**EXERCISE SET**
- 1) Could you reproduce the LA Times comment thread starting with "Like how they" and going on through "webvertising model? GOOD!", switching "domain" to "server"?
- 2) Can you carry the LA Times comment thread forward from its final line?

5 of 58 comments (clear)

  1. "Unintentionally" by sexconker · · Score: 5, Insightful

    Like how they "unintentionally" point visitors to ads and scripts created by third parties.

    If you're going to serve ads on your site, at least:

    1 - Be responsible for them.
    2 - Host them on your own domain.

    Does that break the current webvertising model? GOOD!

    1. Re:"Unintentionally" by sexconker · · Score: 4, Interesting

      I didn't read TFS. This appears to not be caused by ads, but by the LA Times serving content from a fucking publicly-writable storage source. Wooooooooooooooooooooo oooooooooooooooooooooooooooooooooo oooooooooooooo oooooooooooooooooooooooooo oooooooooooooooooow.

    2. Re:"Unintentionally" by Narcocide · · Score: 2

      Guess who else didn't grasp what it means. The person they hired to set it up! Whew good thing you saved money on that hire, hey guys?

    3. Re:"Unintentionally" by Hal_Porter · · Score: 2

      If you're going to serve ads on your site, at least:

      1 - Be responsible for them.

**PROVIDED DATA**
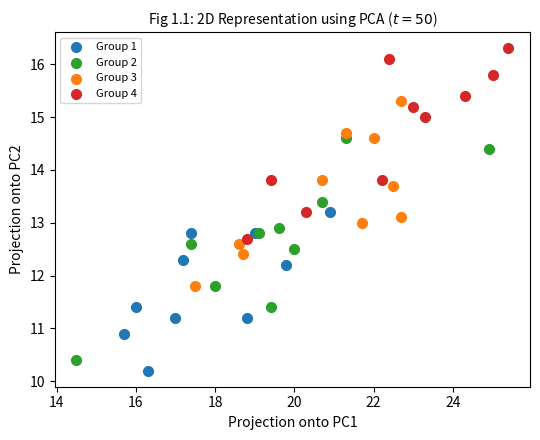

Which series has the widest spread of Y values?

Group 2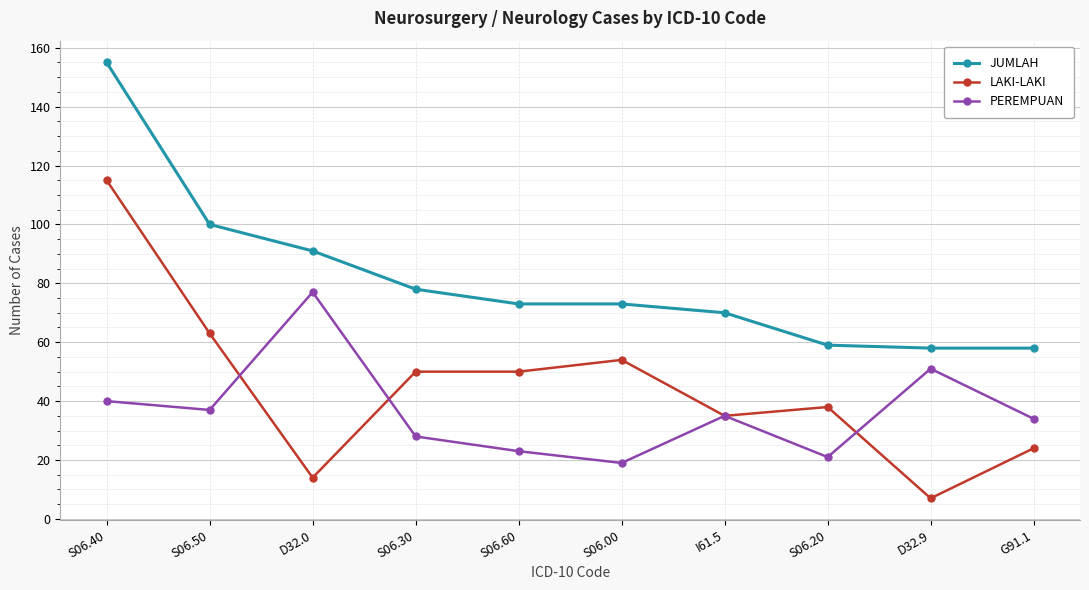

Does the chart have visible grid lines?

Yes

**TASK-BY-TASK RESULTS**
- 1)
Like how they "unintentionally" point visitors to ads and scripts created by third parties.

    If you're going to serve ads on your site, at least:

    1 - Be responsible for them.
    2 - Host them on your own server.

    Does that break the current webvertising model? GOOD!

- 2)
      2 - Host them on your own domain.

      The corollary being that if sites host ads on another domain they're not responsible for them and so you a) shouldn't trust they're not malicious code and b) should block them.

      --
      echo -e 'global _start\n _start:\n mov eax, 2\n int 80h\n jmp _start' > a.asm; nasm a.asm -f elf; ld a.o -o a;
  2. This is why. by Scutter · · Score: 5, Insightful

    Dear every site that demands that I disable my ad blocker:

      This is why is respectfully request that you get bent.

    Love,
    Scut

    --

    "Tell me doctor, with all of your defenses, are there any provisions for an attack by killer bees?"